A faithful retyping of every entry below is wanted, with images left out.

Segment Start: Given records

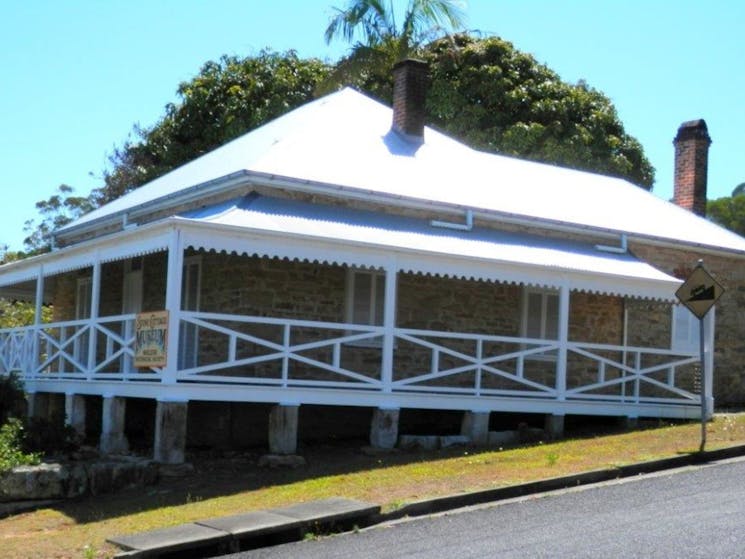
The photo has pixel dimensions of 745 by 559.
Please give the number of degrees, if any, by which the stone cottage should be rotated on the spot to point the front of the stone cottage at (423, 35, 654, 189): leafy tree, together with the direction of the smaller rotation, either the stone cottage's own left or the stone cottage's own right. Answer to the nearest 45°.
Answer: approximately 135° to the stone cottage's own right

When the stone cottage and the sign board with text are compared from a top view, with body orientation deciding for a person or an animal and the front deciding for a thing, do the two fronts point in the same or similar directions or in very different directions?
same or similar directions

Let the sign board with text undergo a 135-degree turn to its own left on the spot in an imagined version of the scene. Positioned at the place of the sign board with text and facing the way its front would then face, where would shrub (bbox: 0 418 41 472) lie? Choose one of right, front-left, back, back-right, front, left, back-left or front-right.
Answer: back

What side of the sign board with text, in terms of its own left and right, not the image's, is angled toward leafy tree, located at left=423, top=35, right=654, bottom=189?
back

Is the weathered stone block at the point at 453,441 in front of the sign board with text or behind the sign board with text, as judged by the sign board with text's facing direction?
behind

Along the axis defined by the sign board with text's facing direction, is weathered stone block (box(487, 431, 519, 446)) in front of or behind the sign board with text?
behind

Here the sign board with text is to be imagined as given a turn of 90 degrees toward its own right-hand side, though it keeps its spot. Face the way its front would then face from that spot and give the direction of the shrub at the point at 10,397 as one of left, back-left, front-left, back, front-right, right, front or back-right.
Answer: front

Segment End: Given records

Written solution -
The photo has pixel dimensions of 745 by 559.
Please give the number of degrees, if any, by which the stone cottage should be rotated on the spot to point the front of the stone cottage at (423, 35, 654, 189): leafy tree, together with the direction of the smaller rotation, either the stone cottage's own left or the stone cottage's own right. Answer to the nearest 45°.
Answer: approximately 135° to the stone cottage's own right

When the stone cottage and the sign board with text are compared from a top view, with body orientation deciding for a person or an animal and the front deciding for a thing, do the two fronts point in the same or similar directions or in very different directions?
same or similar directions

Let the sign board with text undergo a 135-degree turn to its own left on the spot in an imagined version of the scene. Positioned at the place of the sign board with text and facing the way its front would then face, where would shrub (bbox: 0 418 41 472) lie? Choose one of right, front-left, back, back-right, front, left, back-left or front-right.
Answer: back

What side of the sign board with text, in terms of its own left and right, not the image's, is angled toward leafy tree, located at left=423, top=35, right=654, bottom=189?
back

Is the weathered stone block at the point at 453,441 in front of the sign board with text or behind the sign board with text, as judged by the sign board with text's facing direction?
behind

Along the axis defined by the sign board with text's facing direction, is weathered stone block (box(487, 431, 519, 446)) in front of or behind the sign board with text?
behind

Here the sign board with text is to be imagined as given a turn of 90 degrees toward its own right-hand side, though it keeps its spot. Face the way its front would then face from that spot and give the direction of the shrub at the point at 10,397 as one of left, back-left, front-left, back, front-right, right, front or back-right.
Answer: front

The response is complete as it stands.